The Mount Meigs Colored Institute (also Montgomery County Training School) was a reform school founded by Cornelia Bowen for African-Americans in Mount Meigs, Alabama, an unincorporated community in Montgomery County, Alabama.

== History ==
The school was founded in 1888 as a single-room school; four years later, its students moved into a two-story facility built for the purpose. The work of constructing the new building was done by male students. The school's models were Tuskegee Institute and Hampton Institute, and it advocated vocational schooling, teaching such skills as farming, carpentry, blacksmithing—the hope was that the school would be able to provide its own food and that students would contribute to white and black communities.

Besides the normal classes of instruction, the school taught farming, blacksmithing, and wheelwriting to boys, and sewing and cooking to girls. Students at the school also farmed the nine acres of land that were under cultivation and grew crops included cotton, sugar cane, corn, peas, and potatoes. All of which, besides cotton which was sold, were used by the school.

The board that ran the school consisted of twelve people: six whites, all from out of state, and six blacks, all local, including Booker T. Washington. For all practical purposes the school in its day-to-day operation was run by African-Americans. It proved harder than expected to make the school as financially independent as was envisioned; support came through the efforts of Bowen, who proved a tireless fundraiser and got the Alabama Federation of Colored Women's Clubs to support the school. With their help additional acreage was acquired; the clubs were particularly appalled by the numbers of black young men in the area who ended up incarcerated in adult prisons, and supporting the school allowed young boys to stay out of prison—one such student was Satchel Paige.

By 1908 a second institution was opened, the later state-run Mount Meigs Campus.

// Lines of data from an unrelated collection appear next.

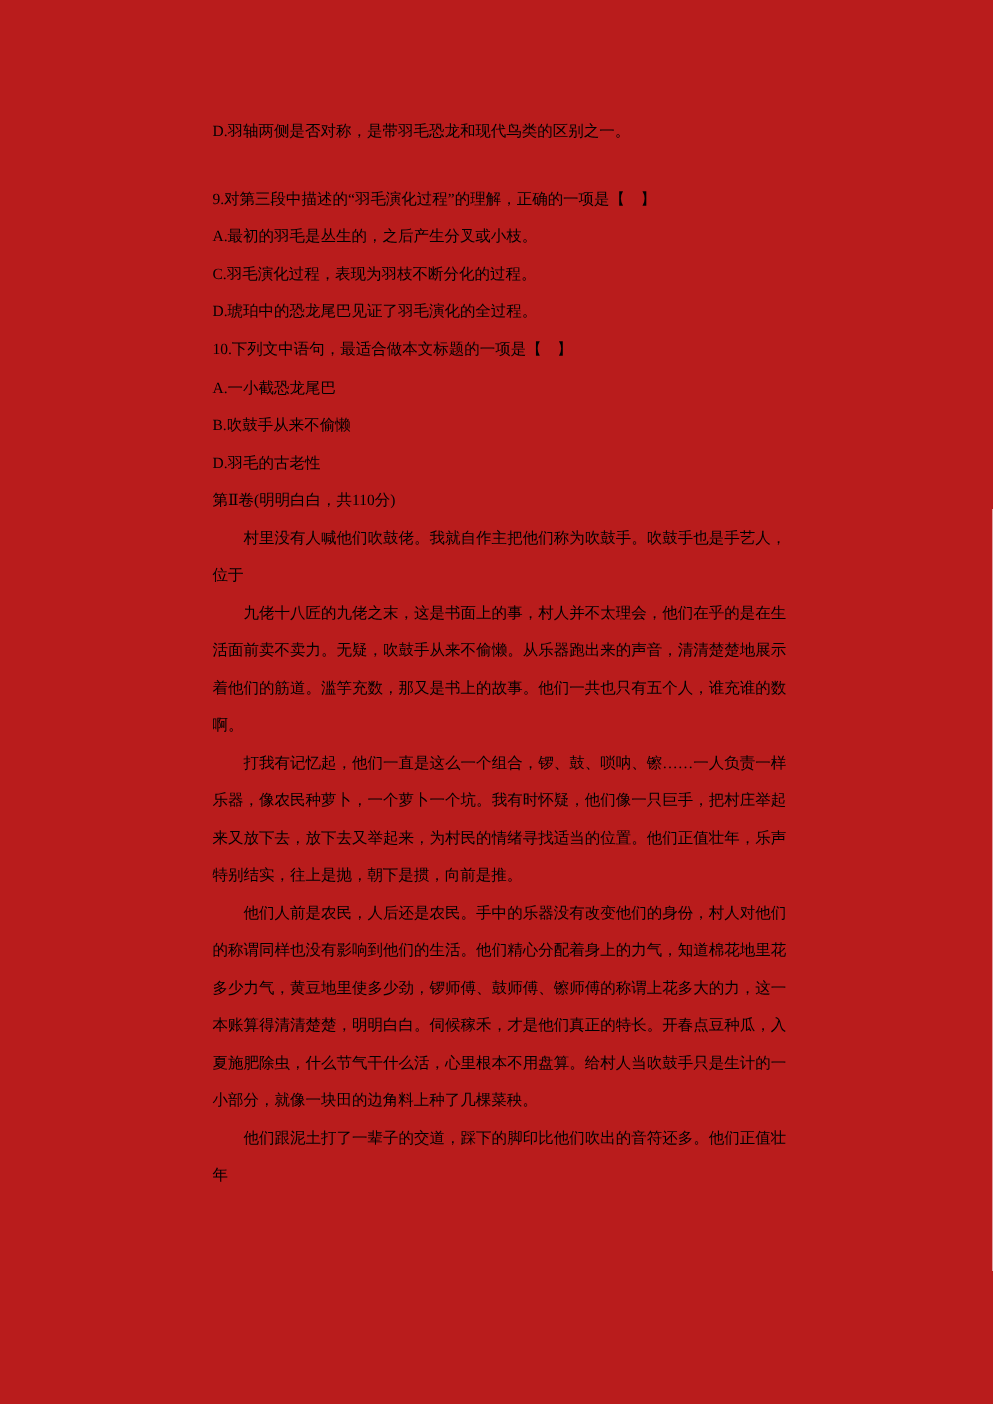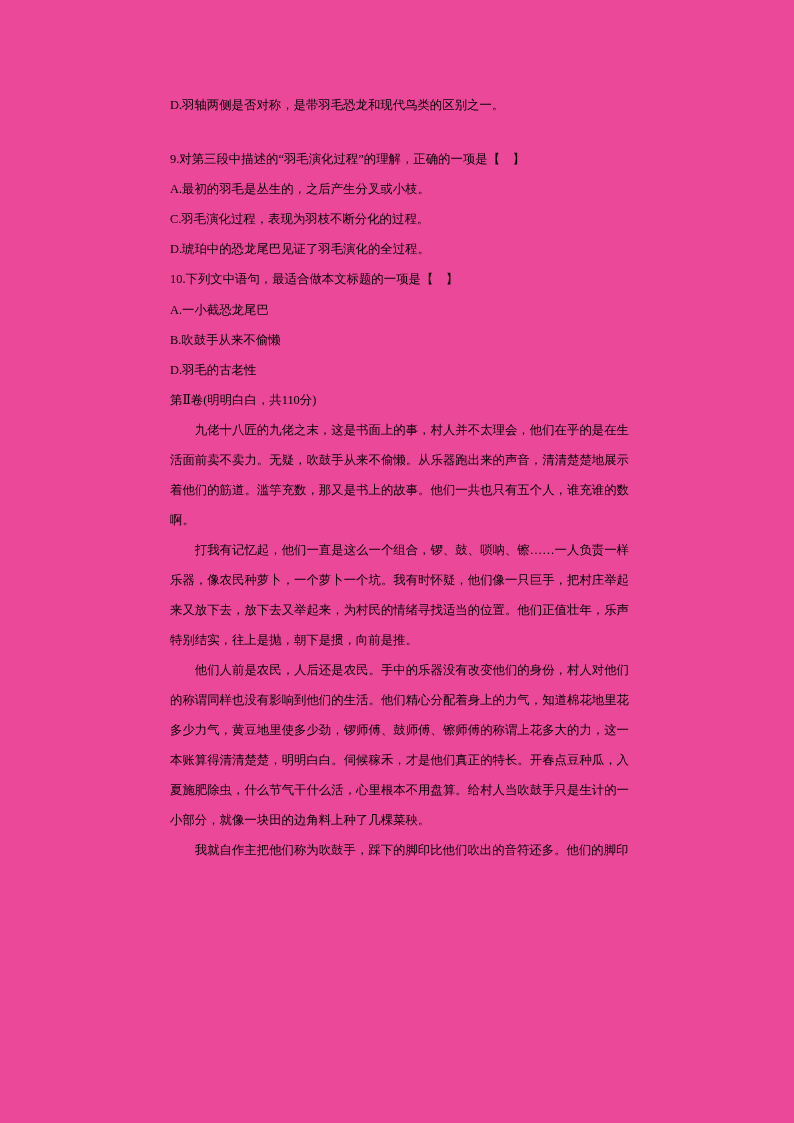--- a/index.html
+++ b/index.html
@@ -8,21 +8,21 @@
     background: #ffffff;
   }
   body {
     font-family: "Liberation Serif", "DejaVu Serif", serif;
     color: #000000;
   }
   .page {
     position: relative;
     width: 794px;
     height: 1123px;
-    background: #ec4899;
+    background: #b91c1c;
     overflow: hidden;
   }
   .content {
     position: absolute;
     left: 170px;
     top: 90px;
     width: 459px;
     font-size: 12.4px;
   }
   .qline {
@@ -54,19 +54,20 @@
     <div class="qline">C.羽毛演化过程，表现为羽枝不断分化的过程。</div>
     <div class="qline">D.琥珀中的恐龙尾巴见证了羽毛演化的全过程。</div>
 
     <div class="qline">10.下列文中语句，最适合做本文标题的一项是【　】</div>
     <div class="qline gap-before-small">A.一小截恐龙尾巴</div>
     <div class="qline">B.吹鼓手从来不偷懒</div>
     <div class="qline">D.羽毛的古老性</div>
 
     <div class="qline">第Ⅱ卷(明明白白，共110分)</div>
 
+    <p class="para">村里没有人喊他们吹鼓佬。我就自作主把他们称为吹鼓手。吹鼓手也是手艺人，位于</p>
     <p class="para">九佬十八匠的九佬之末，这是书面上的事，村人并不太理会，他们在乎的是在生活面前卖不卖力。无疑，吹鼓手从来不偷懒。从乐器跑出来的声音，清清楚楚地展示着他们的筋道。滥竽充数，那又是书上的故事。他们一共也只有五个人，谁充谁的数啊。</p>
     <p class="para">打我有记忆起，他们一直是这么一个组合，锣、鼓、唢呐、镲……一人负责一样乐器，像农民种萝卜，一个萝卜一个坑。我有时怀疑，他们像一只巨手，把村庄举起来又放下去，放下去又举起来，为村民的情绪寻找适当的位置。他们正值壮年，乐声特别结实，往上是抛，朝下是掼，向前是推。</p>
     <p class="para">他们人前是农民，人后还是农民。手中的乐器没有改变他们的身份，村人对他们的称谓同样也没有影响到他们的生活。他们精心分配着身上的力气，知道棉花地里花多少力气，黄豆地里使多少劲，锣师傅、鼓师傅、镲师傅的称谓上花多大的力，这一本账算得清清楚楚，明明白白。伺候稼禾，才是他们真正的特长。开春点豆种瓜，入夏施肥除虫，什么节气干什么活，心里根本不用盘算。给村人当吹鼓手只是生计的一小部分，就像一块田的边角料上种了几棵菜秧。</p>
-    <p class="para">我就自作主把他们称为吹鼓手，踩下的脚印比他们吹出的音符还多。他们的脚印</p>
+    <p class="para">他们跟泥土打了一辈子的交道，踩下的脚印比他们吹出的音符还多。他们正值壮年</p>
 
   </div>
 </div>
 
 </body></html>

The school was destroyed by a fire in 1948; at that time, it was known as the Montgomery County Training School. After the fire, the Montgomery County Board of Education decided to consolidate the school with the People's Village School, which was founded by Georgia Washington. The new school was rebuilt on the site of the People's Village School and named Georgia Washington High School. In 1974, the school was converted to a junior high school and renamed Georgia Washington Middle School. In 2018, the town Pike Road paid $9.85 million for the school campus, agreeing to the terms that Georgia Washington’s name would stay on the school and also that her grave, which is on the school’s property, be maintained. The school is now the Pike Road High School.